“Sono un pezzo di carne maciullata”, ma questa carne ha ancora un’anima in grado di toccare quella della figlia e, con lei, la nostra, perché nemmeno un pezzo di carne merita di morire da solo.
Mickey Rourke è strepitoso, toccante, sfatto, relitto degli anni ottanta giunto fino a noi tra mille battaglie che hanno lasciato il segno sul personaggio, come sull’attore che lo impersona. Una maschera dolente e morente, un uomo che rinuncia anche alla sua dignità, ma poi la riprende, da combattente quale é. La storia diretta magistralmente dal talentuoso Darren Aronofsky, che dopo opere più o meno riuscite, centra il film della maturazione, non è una storia nuova, chiariamoci. Però, il fascino esercitato dal loser è magnetico e le interpretazioni magistrali del cast, fanno chiudere un occhio sui luoghi comuni del genere e le sbavature di regia che, ogni tanto perde qualche colpo.
Ma scene struggenti, come quella in cui Rourke e la figlia si rincontrano, passeggiando su un lungomare d’inverno, danzando in una sala da ballo fatiscente alla ricerca del ricordo sbiadito di un sentimento svanito troppo in fretta e quando lei si riallinea a lui, prendendolo teneramente sotto braccio, beh, scene come queste, ci riconciliano col Cinema. Scene come quella in cui Rourke e la splendida Marisa Tomei si incontrano fuori dal locale di lap dance e si scoprono veri, autentici e spaventati dalla vita vera, quella che esce dal nostro controllo. Perché anche sul peggiore dei ring del sottobosco losco in cui si svolgono incontri tra vecchie glorie, tra sparapunti e mazze chiodate, tra vetrate e gambe finte, circondati da filo spinato e folla vociante che grida perché il tuo corpo sanguini, ci sono regole e c’è rispetto tra chi lotta, molto più di quanto ce ne siano fuori da quel malfamato ring. Perché nel mondo i colpi fanno più male e a sanguinare è l’anima.

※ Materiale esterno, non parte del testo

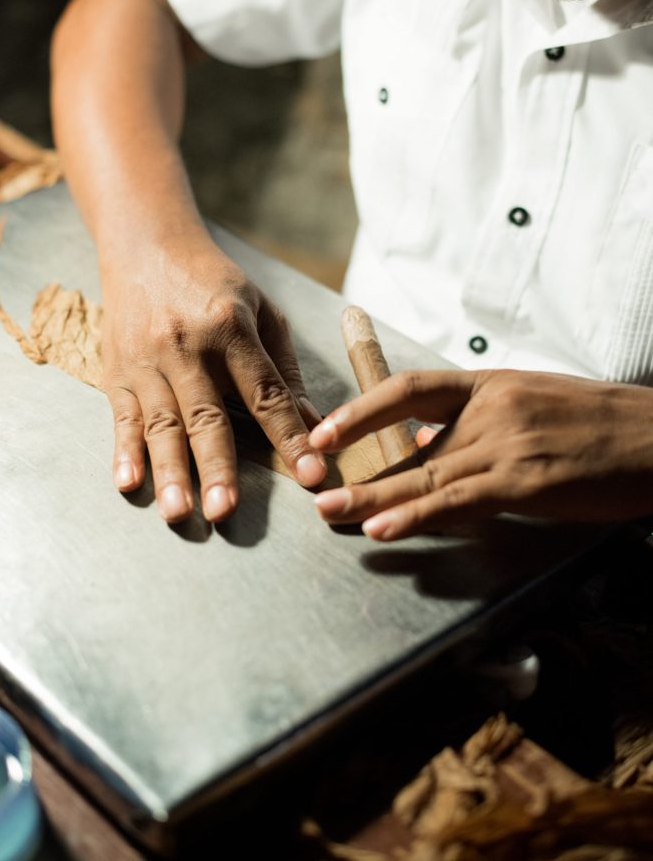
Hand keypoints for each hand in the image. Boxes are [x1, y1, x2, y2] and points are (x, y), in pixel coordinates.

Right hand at [101, 235, 326, 522]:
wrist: (146, 246)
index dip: (289, 436)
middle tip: (226, 511)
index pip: (266, 393)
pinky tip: (128, 484)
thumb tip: (316, 422)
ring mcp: (148, 361)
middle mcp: (187, 346)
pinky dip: (123, 453)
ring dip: (170, 471)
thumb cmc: (213, 282)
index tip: (311, 475)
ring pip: (161, 424)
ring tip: (179, 512)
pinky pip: (122, 418)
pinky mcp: (118, 372)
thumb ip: (285, 368)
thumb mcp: (262, 310)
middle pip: (207, 416)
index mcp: (231, 327)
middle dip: (218, 466)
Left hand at [310, 369, 652, 539]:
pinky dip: (417, 515)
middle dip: (356, 464)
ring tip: (331, 514)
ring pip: (425, 474)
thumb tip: (424, 446)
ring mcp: (509, 444)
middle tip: (312, 481)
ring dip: (372, 498)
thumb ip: (476, 423)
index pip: (412, 388)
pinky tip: (385, 528)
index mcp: (491, 385)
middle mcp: (492, 409)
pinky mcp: (528, 482)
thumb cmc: (600, 424)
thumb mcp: (533, 403)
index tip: (328, 429)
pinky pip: (459, 500)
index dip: (364, 408)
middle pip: (407, 439)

E sorridiamo, quando Mickey Rourke e Marisa Tomei scelgono il regalo per la figlia di lui e ci arrabbiamo, quando tutto va a puttane e soffriamo e speriamo che il lottatore non salga sul ring, pur sapendo che il ring è tutta la sua vita e la speranza e la redenzione non possono esistere per lui al di fuori del ring, ma unicamente in mezzo alla folla che lo acclama e che sola ha il diritto di decretare quando dovrà smettere di combattere. E così, noi spettatori ci facciamo folla urlante e gridiamo che il lottatore non smetta di lottare e di proseguire uno spettacolo che deve sempre continuare, nelle luci spente di una sala in cui i sogni e le malinconie di una vita sfumano come una dissolvenza, come un finale che forse conosciamo già, ma che si ferma un attimo prima, per continuare a farci sognare…
Non avendo visto ancora Milk, un po’ mi freno. Ma forse no. Grido allo scandalo di un Oscar mancato, l’ennesimo. E facciamo anche due, vista la splendida canzone che il Boss canta per noi, alla fine del film.